It makes me sad to think that I live in a world full of people who don’t know who Tito Puente is, or that his version of Take Five is even better than the original (you win the bonus round if you can tell me who did it first. Stick it in the comments. There is probably a towering trophy, a gift card, or maybe a smiley face coming to you if you are correct. Extra gold stars if you can name the group that made it famous. 5000 Shame-On-Yous if you have absolutely no idea what I am talking about). It really is the best possible soundtrack for reading this blog, so I will wait while you look it up and hit play.
There are few things more glorious and ludicrous than being a housewife. Well… at least the way I do it. And because I embrace the reckless autonomy and revel in the anarchy that is the home, I routinely send myself careening down the mountain of logical outcomes, which generally ends in a heap of something tasty and not terribly economical. Allow me to give an example.

Extracted entries =>
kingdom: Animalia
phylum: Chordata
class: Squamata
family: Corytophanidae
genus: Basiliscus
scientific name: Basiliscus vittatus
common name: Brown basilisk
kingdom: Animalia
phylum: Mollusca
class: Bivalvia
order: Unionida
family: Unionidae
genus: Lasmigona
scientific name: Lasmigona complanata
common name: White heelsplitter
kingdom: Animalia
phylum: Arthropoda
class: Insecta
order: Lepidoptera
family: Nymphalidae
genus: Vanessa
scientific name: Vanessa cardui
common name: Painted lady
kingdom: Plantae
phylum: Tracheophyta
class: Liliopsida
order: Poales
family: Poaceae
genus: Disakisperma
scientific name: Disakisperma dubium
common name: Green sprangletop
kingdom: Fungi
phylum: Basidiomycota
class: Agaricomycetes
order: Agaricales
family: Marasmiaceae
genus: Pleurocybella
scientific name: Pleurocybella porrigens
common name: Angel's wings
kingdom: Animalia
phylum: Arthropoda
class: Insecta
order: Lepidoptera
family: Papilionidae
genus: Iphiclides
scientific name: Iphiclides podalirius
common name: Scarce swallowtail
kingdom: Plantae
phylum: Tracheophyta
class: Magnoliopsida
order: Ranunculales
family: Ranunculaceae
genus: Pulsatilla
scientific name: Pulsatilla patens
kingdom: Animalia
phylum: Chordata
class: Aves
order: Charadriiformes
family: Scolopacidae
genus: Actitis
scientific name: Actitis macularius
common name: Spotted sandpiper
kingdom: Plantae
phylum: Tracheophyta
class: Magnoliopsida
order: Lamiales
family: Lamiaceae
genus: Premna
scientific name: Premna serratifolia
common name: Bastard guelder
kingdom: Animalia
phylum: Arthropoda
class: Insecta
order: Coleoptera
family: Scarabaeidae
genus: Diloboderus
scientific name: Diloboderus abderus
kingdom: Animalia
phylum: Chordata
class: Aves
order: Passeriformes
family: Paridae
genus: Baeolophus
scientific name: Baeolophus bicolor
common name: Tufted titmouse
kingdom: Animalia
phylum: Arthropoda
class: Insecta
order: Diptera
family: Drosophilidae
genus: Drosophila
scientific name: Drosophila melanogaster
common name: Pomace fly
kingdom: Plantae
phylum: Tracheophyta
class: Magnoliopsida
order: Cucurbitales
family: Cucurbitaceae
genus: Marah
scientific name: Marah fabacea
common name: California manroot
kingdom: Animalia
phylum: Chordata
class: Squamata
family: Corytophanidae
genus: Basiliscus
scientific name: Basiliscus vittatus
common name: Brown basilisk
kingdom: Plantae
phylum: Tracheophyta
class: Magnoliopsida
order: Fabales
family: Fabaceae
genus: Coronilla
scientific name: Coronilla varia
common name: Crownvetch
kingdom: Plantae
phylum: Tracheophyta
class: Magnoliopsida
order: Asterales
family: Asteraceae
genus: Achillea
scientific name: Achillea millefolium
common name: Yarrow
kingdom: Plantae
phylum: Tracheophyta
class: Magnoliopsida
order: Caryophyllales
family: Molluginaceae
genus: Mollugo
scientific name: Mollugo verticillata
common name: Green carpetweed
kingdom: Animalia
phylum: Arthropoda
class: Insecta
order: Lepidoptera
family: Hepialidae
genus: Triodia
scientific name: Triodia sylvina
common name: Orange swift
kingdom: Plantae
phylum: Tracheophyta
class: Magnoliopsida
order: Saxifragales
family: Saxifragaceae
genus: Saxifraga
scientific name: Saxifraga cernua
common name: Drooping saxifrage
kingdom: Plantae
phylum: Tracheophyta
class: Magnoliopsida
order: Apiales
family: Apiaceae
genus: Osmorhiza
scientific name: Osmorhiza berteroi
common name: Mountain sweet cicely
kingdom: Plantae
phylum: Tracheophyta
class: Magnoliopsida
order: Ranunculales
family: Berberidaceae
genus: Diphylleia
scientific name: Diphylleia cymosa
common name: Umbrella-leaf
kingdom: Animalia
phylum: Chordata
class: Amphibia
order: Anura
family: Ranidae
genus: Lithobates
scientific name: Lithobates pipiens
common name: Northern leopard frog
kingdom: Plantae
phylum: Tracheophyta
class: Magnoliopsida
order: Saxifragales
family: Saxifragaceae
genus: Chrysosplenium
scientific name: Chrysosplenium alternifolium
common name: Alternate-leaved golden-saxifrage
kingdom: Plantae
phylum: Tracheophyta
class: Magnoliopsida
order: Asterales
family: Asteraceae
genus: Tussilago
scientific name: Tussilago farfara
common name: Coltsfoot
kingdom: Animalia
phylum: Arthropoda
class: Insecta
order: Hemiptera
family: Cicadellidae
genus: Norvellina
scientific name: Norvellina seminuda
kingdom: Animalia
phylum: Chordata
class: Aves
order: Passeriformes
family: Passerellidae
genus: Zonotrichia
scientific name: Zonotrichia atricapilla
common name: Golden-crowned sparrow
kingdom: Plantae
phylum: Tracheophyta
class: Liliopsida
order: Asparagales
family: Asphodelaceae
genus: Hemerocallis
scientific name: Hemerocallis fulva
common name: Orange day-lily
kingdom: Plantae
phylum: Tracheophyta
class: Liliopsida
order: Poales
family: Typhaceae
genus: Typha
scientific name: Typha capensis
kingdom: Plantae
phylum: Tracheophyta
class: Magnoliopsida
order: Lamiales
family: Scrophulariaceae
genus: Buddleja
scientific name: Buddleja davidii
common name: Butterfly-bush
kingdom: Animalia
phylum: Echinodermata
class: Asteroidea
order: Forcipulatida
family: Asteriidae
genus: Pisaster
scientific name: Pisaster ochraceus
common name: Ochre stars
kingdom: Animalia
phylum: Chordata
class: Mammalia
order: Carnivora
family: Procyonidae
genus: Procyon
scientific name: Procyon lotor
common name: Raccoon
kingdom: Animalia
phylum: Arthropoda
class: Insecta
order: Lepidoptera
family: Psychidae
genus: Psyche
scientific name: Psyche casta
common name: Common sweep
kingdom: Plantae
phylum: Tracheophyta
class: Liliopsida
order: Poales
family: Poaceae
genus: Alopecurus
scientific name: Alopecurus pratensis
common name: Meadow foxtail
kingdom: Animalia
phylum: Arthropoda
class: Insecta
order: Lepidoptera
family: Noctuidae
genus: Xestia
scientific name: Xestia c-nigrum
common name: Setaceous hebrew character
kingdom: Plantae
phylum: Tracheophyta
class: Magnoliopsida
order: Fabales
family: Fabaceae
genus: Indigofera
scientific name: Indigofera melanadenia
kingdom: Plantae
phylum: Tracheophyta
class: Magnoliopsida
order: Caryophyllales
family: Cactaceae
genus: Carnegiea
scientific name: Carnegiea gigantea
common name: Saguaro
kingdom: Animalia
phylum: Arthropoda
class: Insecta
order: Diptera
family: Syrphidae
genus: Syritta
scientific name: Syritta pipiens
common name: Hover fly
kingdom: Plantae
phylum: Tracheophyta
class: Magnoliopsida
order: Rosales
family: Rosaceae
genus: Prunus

Given task =>
Carry on the housewife blog post that opens with Tito Puente's version of Take Five, starting after its last sentence. None of the data is needed here.

Output below =>
If you are caught up on the previous posts, then you know it has been a bad week for bread. I have, as we have established, a nasty sliver. So this morning, I decided to walk away from all sponges — Mothers, Aunties, the whole lot of them (“Fine! Be that way! I didn’t want to play with you anyway!!” Which is always a bald-faced lie, but there you have it. My feelings were hurt) and use a more honest leaven. That’s right — I wasted a solid 3 cups of dried fruit to attempt an interesting and fruity focaccia bread. I had, out of sheer curiosity, purchased a pound of apple smoked country bacon at the local butcher shop and envisioned the delicate complexity of flavors when I served it to my family for dinner, probably cut straight off a wooden board and smeared with French salted butter, a glass of cold milk accompanying to whet the whistles. Well. The dang stuff burnt.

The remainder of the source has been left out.